Non che nel disegno di legge sottoscritto dai cinque manchi qualche sorpresa, come è saltato fuori appena in commissione Difesa si è cominciato a esaminare la questione. Il fatto è che in quella proposta viene fissata rispettivamente in due anni e in un solo anno la durata massima dell'incarico del comandante generale e del suo vice. Con il risultato di determinare un turnover frenetico ai vertici delle Fiamme gialle. Decisamente superiore rispetto a quello registrato finora, se è vero che a partire dall'inizio degli anni Novanta si sono alternati alla testa della Guardia di finanza cinque comandanti, per una media di quattro anni ciascuno, insieme a una dozzina di vice. Diciassette alti ufficiali in tutto. Sapete quante persone si sarebbero invece sedute su quelle due poltrone nello stesso lasso di tempo, applicando i limiti previsti dal disegno di legge «Bocchino-D'Alema»? Da un minimo di trenta a un massimo di quaranta. Cioè più del doppio.

Con costi non proprio marginali per il contribuente. E questo lasciando da parte ogni considerazione sull'opportunità di prevedere cambi così repentini alla guida di un organismo con compiti delicati come la lotta all'evasione fiscale. Perché in base a una legge del 1981 i massimi vertici di una forza di polizia, quale è la Guardia di finanza, hanno diritto a percepire una speciale indennità «pensionabile», che cioè viene trasferita sul trattamento previdenziale, di tutto rispetto.
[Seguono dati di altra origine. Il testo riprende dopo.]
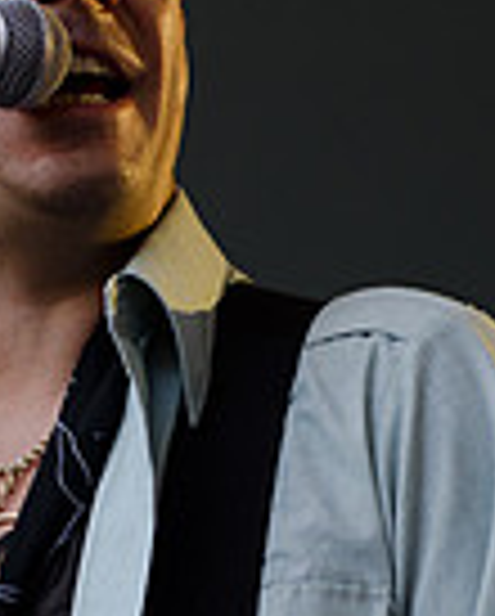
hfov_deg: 3.7
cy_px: 441
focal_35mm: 416
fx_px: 7601
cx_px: 306
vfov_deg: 4.6
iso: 125
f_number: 3.2
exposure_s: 1/200
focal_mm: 70
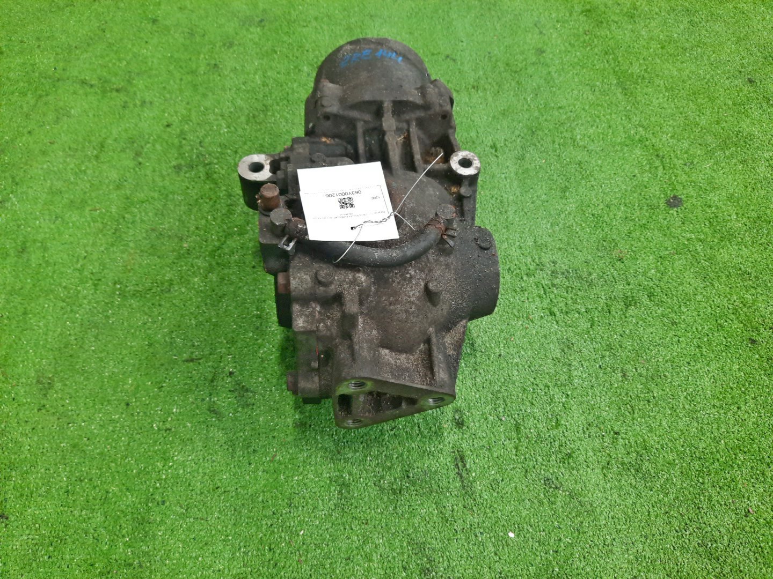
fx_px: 558
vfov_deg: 54.9
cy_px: 290
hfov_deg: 69.4
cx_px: 386
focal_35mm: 25
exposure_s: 1/50
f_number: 2
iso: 253
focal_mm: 4.6
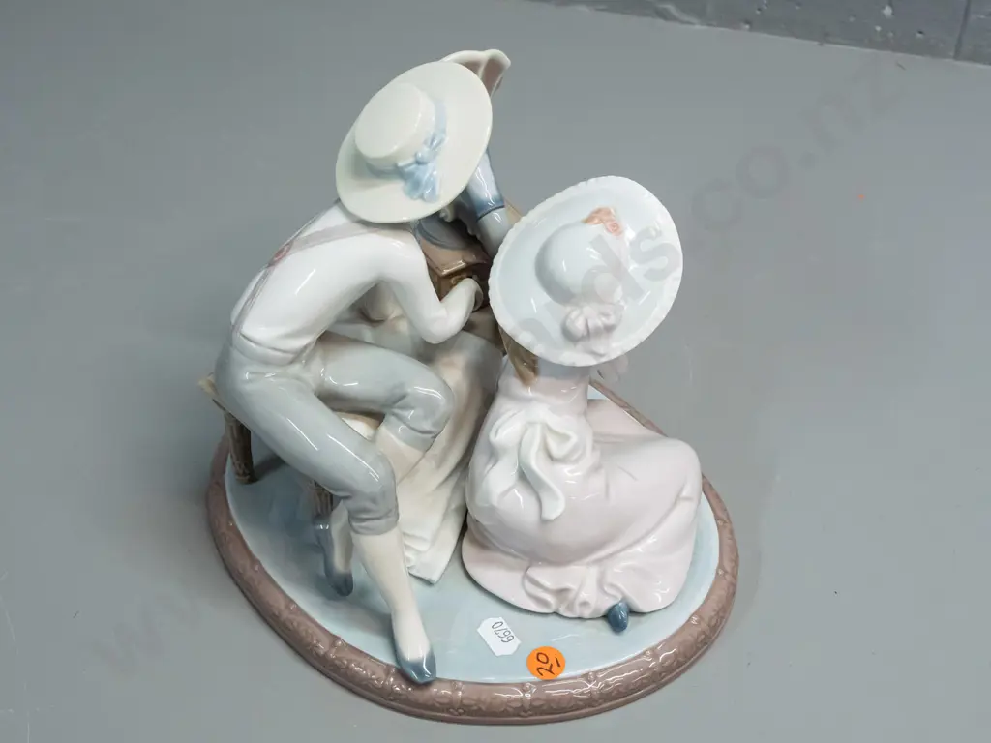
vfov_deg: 34.3
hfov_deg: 44.8
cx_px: 496
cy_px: 372
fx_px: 1202
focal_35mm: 42
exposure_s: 1/250
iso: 3200
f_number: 5.6
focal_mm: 21
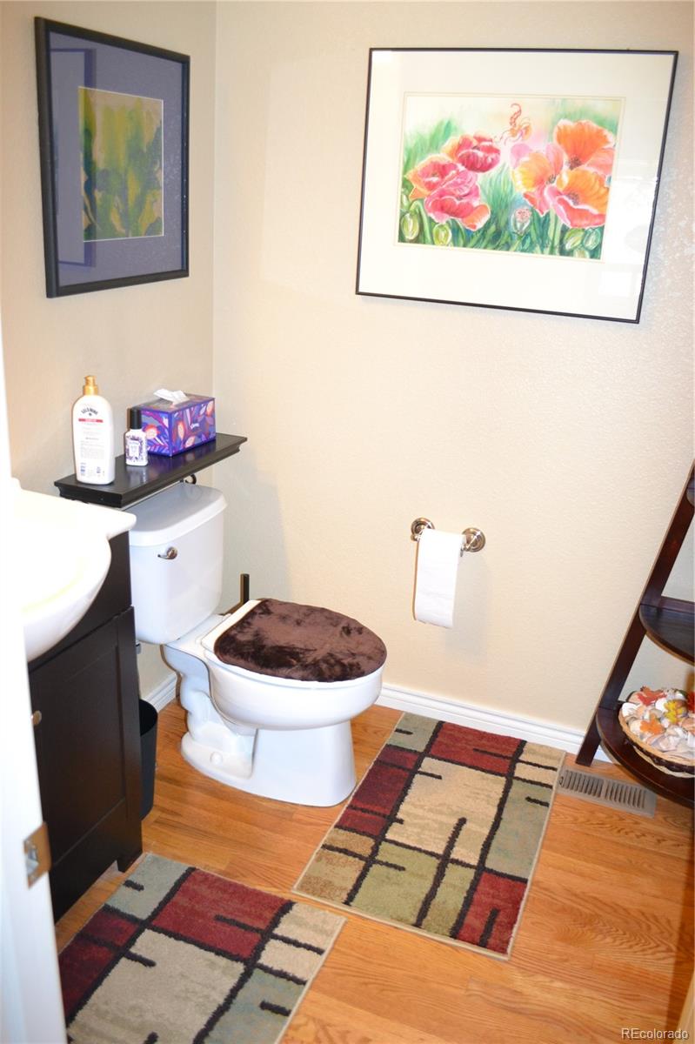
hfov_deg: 43.6
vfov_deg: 62.0
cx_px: 348
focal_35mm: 30
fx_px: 869
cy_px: 522
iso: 1250
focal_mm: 20
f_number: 3.8
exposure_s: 1/60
Gli ultimi calcoli ci dicono che ammonta a circa 287 mila euro lordi l' anno. E aumentando il numero dei comandanti e dei loro vice, aumenterebbe anche il numero dei pensionati d' oro. Nessuno certamente è in grado di fare stime precise. Tuttavia, considerando gli importi, l' aggravio di spesa per la previdenza pubblica non dovrebbe essere inferiore, a regime, a qualche milione di euro l' anno. È proprio necessario?